*WHAT YOU NEED TO DO*
From the James Q. Reber biography below, extract the passage from "James Q. Reber (July" up to and including "activities until 1957.", copying it word for word.

Second Deputy Director of the National Reconnaissance Office
- In office September 1, 1965 – June 30, 1969
- President: Lyndon B. Johnson/Richard M. Nixon

Personal details
- Born: July 16, 1911 Elizabethtown, Pennsylvania, U.S.
- Died: January 16, 2003 (aged 91) Washington, D.C., U.S.

= James Q. Reber =

James Q. Reber (July 16, 1911 – January 16, 2003) was the second deputy director of the National Reconnaissance Office.

Reber earned a Doctor of Philosophy degree in International Relations at the University of Chicago in 1939. In 1943, he began his government career with State Department, as a foreign affairs and economic specialist. He later joined the Central Intelligence Agency in 1950, and did various planning and coordination activities until 1957.

In 1955, Reber became the Chairman of the Ad Hoc Requirements Committee, thereby assuming a major leadership role in the national reconnaissance community. The committee developed prioritized lists of intelligence requirements and U-2 targets during overflights of the Soviet Union. When the committee was taken over by the United States Intelligence Board in 1960 and renamed the Committee on Overhead Reconnaissance, he continued as chairman. The committee's activities eventually morphed into prioritizing targets for early imaging satellite missions.

*RECORD EXCERPTS*
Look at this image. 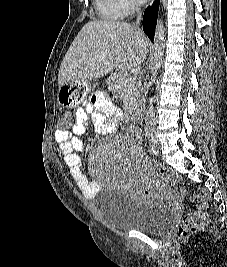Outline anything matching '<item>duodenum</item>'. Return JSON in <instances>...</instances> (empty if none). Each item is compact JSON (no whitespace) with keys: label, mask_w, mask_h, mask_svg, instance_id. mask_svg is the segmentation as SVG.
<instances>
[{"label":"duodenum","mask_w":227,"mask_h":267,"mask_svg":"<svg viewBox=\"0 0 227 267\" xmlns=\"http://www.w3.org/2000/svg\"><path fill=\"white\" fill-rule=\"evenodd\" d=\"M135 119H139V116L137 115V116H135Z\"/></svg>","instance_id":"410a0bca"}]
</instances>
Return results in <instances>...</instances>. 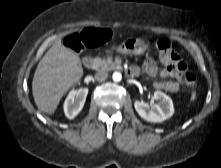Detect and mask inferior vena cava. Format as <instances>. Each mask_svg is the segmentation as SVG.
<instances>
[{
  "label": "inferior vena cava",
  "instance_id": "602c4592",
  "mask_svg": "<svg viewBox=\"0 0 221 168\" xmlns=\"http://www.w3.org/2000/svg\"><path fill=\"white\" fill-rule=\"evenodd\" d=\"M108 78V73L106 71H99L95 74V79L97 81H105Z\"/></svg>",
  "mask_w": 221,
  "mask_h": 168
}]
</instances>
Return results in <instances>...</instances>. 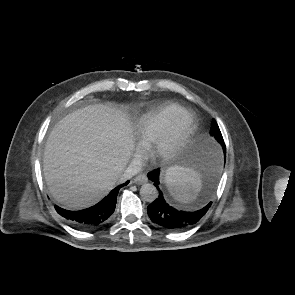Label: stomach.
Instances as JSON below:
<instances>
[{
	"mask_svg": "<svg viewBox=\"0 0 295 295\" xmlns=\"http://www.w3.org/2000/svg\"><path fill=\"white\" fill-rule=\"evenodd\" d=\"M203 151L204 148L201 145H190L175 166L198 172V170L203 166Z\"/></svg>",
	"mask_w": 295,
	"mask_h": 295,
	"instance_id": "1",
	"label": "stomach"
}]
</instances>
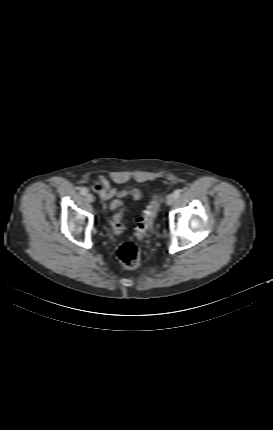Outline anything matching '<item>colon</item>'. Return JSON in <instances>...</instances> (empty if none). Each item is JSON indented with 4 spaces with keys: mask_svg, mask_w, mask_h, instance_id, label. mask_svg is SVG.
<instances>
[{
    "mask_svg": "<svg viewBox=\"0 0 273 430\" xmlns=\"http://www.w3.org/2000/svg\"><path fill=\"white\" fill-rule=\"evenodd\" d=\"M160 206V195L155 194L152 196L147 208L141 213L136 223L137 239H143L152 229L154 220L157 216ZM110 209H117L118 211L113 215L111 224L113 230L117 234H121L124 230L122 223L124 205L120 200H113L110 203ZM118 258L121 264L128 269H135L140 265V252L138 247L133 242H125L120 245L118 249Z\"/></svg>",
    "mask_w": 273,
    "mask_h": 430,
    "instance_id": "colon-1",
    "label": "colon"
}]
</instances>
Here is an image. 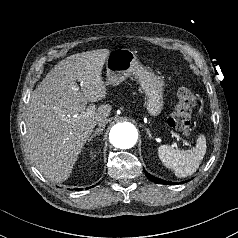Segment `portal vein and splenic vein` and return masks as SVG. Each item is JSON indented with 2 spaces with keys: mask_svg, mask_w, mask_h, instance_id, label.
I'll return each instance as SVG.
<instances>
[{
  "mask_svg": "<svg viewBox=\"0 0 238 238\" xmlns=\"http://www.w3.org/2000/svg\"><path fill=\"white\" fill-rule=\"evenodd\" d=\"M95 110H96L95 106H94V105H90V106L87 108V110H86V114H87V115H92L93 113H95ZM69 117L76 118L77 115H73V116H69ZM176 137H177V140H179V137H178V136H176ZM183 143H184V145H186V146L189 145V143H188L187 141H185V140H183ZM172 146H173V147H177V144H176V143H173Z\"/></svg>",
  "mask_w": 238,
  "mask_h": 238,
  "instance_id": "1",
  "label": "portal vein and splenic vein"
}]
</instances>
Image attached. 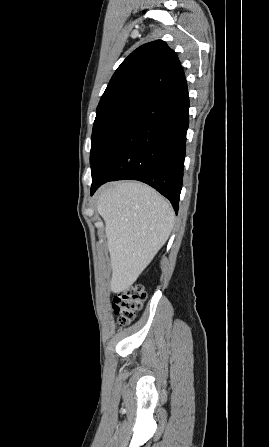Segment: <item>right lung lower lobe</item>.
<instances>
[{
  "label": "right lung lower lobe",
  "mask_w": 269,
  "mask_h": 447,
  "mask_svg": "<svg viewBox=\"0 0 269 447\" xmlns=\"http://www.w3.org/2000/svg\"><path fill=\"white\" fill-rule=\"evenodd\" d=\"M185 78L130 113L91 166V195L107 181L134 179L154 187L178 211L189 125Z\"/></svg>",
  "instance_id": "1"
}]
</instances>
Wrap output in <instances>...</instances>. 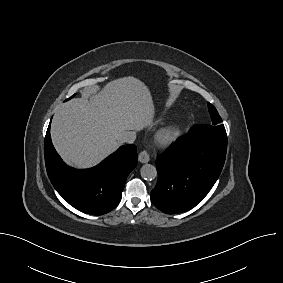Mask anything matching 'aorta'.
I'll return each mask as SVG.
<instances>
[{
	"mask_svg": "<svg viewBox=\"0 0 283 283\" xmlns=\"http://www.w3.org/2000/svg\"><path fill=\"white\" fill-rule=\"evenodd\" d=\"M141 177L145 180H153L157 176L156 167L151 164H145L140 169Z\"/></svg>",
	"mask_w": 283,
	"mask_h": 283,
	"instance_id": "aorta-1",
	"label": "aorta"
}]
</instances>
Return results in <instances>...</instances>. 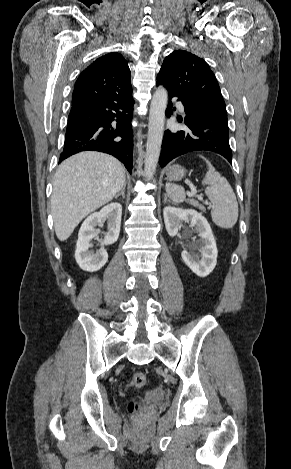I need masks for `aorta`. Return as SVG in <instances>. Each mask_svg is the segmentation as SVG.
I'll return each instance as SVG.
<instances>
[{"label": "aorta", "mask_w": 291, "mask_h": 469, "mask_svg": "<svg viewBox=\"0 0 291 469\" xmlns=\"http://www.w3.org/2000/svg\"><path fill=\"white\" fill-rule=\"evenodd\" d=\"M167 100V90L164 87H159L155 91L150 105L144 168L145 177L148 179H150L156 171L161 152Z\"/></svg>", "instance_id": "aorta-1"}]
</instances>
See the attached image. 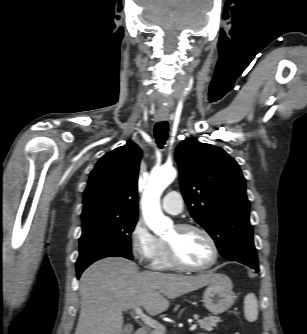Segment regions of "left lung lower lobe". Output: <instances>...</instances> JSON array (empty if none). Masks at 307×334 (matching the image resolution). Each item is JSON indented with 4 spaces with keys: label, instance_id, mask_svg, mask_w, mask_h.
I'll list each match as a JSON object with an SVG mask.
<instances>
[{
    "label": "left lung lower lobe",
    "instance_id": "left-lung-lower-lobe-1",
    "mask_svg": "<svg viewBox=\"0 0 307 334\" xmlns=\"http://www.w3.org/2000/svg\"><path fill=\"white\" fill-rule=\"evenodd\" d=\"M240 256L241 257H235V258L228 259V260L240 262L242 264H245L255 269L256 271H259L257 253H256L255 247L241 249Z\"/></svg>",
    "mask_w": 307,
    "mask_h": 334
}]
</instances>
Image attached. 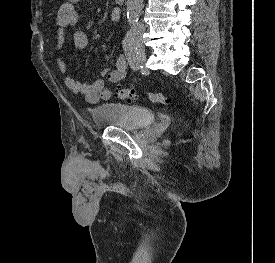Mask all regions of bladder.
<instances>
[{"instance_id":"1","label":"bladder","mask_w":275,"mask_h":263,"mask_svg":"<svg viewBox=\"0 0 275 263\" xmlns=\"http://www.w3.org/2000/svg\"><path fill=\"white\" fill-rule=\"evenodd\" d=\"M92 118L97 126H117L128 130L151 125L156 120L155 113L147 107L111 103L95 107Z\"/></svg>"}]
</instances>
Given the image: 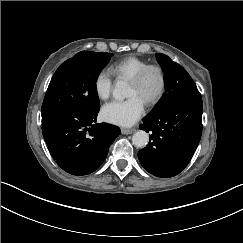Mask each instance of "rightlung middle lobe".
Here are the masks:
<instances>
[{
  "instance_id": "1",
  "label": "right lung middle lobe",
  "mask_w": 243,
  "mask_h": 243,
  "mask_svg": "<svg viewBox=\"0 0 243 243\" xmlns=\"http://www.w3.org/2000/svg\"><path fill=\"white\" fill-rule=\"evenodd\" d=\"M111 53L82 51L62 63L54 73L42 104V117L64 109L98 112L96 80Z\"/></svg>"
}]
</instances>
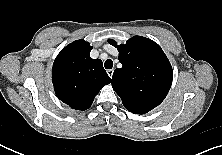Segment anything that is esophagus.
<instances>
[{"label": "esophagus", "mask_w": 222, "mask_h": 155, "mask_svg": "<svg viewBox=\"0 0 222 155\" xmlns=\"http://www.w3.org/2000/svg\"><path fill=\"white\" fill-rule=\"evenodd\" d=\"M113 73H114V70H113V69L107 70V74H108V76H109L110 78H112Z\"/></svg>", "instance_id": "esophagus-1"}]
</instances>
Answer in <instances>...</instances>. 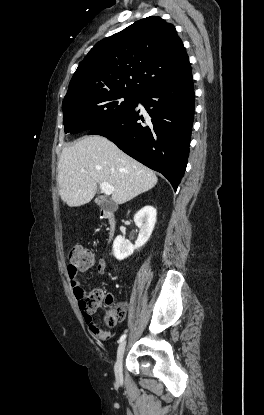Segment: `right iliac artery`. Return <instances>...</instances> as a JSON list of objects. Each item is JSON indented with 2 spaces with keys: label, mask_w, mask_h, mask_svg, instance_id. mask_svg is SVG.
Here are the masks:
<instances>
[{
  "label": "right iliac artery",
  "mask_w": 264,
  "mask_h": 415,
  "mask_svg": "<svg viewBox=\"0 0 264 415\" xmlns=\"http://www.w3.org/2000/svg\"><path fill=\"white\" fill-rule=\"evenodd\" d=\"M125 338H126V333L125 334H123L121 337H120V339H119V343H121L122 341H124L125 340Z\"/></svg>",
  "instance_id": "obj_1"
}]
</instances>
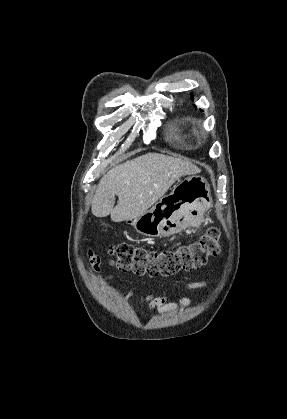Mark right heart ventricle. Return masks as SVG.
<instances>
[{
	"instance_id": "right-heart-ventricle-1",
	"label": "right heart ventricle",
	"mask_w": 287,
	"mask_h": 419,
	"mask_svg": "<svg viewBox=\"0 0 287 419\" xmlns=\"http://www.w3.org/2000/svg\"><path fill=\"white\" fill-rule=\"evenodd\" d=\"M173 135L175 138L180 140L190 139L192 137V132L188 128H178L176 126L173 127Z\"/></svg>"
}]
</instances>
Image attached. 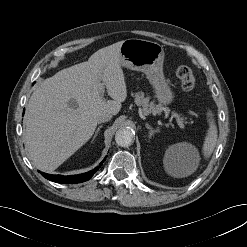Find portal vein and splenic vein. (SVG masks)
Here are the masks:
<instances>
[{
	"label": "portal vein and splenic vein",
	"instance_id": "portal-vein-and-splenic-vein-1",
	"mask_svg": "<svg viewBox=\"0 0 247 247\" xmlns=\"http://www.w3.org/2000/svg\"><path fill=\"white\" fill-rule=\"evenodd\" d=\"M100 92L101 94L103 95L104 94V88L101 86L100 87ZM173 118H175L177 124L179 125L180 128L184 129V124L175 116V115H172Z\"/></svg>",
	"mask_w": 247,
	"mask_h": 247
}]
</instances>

...

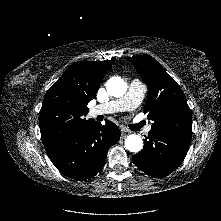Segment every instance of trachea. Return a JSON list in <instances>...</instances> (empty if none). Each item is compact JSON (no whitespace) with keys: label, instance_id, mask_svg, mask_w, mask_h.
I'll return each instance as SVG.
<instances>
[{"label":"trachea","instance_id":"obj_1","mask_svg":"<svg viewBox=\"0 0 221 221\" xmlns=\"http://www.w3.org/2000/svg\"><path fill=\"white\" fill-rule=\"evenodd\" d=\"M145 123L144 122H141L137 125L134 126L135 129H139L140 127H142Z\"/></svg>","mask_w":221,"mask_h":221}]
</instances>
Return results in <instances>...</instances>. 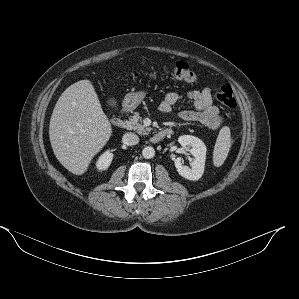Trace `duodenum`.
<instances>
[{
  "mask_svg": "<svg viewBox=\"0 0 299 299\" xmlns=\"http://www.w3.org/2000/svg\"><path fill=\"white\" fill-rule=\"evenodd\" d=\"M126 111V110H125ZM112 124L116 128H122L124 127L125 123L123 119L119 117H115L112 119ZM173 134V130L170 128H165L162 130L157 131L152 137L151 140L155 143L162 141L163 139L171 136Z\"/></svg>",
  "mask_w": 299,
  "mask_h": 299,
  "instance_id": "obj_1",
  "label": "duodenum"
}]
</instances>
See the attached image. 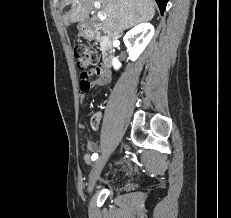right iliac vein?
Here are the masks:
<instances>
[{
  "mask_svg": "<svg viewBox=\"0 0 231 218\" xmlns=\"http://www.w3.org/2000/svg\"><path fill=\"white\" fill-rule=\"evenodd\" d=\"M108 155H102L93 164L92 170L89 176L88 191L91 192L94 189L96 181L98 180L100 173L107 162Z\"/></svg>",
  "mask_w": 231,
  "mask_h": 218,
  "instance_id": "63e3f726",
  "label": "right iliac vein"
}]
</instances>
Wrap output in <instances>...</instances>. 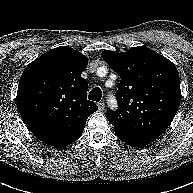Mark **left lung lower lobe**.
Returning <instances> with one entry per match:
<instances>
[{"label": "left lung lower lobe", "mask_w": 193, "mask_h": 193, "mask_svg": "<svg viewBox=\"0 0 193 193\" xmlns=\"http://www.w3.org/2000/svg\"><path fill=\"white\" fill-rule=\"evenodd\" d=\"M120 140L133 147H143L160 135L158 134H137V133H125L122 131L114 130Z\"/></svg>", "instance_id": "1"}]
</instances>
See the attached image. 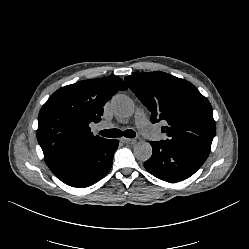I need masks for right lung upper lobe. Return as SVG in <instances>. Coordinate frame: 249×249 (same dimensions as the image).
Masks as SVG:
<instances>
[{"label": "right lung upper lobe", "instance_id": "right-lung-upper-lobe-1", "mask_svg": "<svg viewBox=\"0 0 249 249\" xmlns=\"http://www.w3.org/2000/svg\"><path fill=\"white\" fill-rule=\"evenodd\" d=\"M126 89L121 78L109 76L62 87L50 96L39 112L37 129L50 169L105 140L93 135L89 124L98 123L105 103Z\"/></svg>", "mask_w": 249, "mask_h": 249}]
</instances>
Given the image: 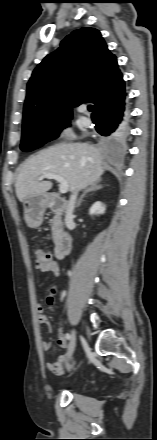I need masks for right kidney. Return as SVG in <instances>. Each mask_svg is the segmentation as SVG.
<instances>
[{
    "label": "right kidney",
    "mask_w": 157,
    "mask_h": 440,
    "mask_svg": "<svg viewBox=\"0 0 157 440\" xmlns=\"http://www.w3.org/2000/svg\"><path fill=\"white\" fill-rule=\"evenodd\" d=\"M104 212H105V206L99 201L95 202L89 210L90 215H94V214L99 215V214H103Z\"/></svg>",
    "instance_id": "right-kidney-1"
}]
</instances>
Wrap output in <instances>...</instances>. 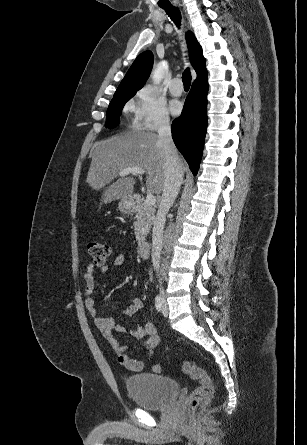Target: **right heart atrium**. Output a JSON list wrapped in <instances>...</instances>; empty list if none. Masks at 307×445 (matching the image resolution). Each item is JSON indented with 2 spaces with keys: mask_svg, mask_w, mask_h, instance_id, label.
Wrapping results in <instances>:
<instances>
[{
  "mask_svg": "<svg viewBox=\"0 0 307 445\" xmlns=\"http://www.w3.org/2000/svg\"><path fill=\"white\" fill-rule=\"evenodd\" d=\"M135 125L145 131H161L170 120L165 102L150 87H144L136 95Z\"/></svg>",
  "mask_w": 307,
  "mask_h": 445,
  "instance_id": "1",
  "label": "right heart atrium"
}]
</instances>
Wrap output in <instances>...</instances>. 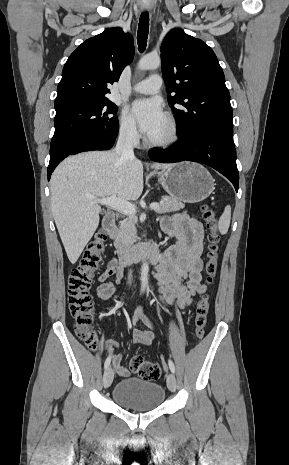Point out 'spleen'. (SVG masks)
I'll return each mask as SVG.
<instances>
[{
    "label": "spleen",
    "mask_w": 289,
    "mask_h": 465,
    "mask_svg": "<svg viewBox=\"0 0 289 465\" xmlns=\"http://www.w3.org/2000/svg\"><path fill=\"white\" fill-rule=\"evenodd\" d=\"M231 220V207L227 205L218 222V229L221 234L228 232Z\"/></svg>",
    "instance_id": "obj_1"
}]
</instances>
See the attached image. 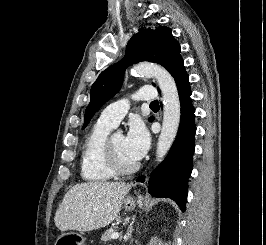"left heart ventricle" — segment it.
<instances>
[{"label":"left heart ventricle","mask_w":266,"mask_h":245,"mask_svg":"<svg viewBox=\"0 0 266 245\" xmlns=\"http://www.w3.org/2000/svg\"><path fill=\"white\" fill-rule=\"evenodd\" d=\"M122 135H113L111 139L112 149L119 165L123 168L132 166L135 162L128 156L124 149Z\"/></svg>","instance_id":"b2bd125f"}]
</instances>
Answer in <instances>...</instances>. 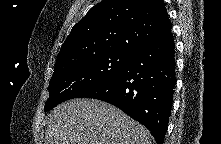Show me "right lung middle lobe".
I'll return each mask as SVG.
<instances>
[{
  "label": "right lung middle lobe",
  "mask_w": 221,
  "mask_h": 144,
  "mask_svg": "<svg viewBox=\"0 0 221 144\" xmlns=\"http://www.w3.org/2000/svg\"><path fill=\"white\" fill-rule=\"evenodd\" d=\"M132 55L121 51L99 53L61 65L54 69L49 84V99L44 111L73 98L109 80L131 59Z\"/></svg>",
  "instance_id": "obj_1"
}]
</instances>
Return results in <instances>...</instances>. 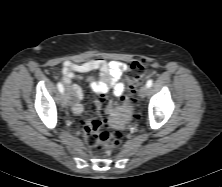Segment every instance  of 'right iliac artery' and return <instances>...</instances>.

*RESULT OF THIS EXERCISE*
James Q. Reber (July 16, 1911 – January 16, 2003) was the second deputy director of the National Reconnaissance Office.

Reber earned a Doctor of Philosophy degree in International Relations at the University of Chicago in 1939. In 1943, he began his government career with State Department, as a foreign affairs and economic specialist. He later joined the Central Intelligence Agency in 1950, and did various planning and coordination activities until 1957.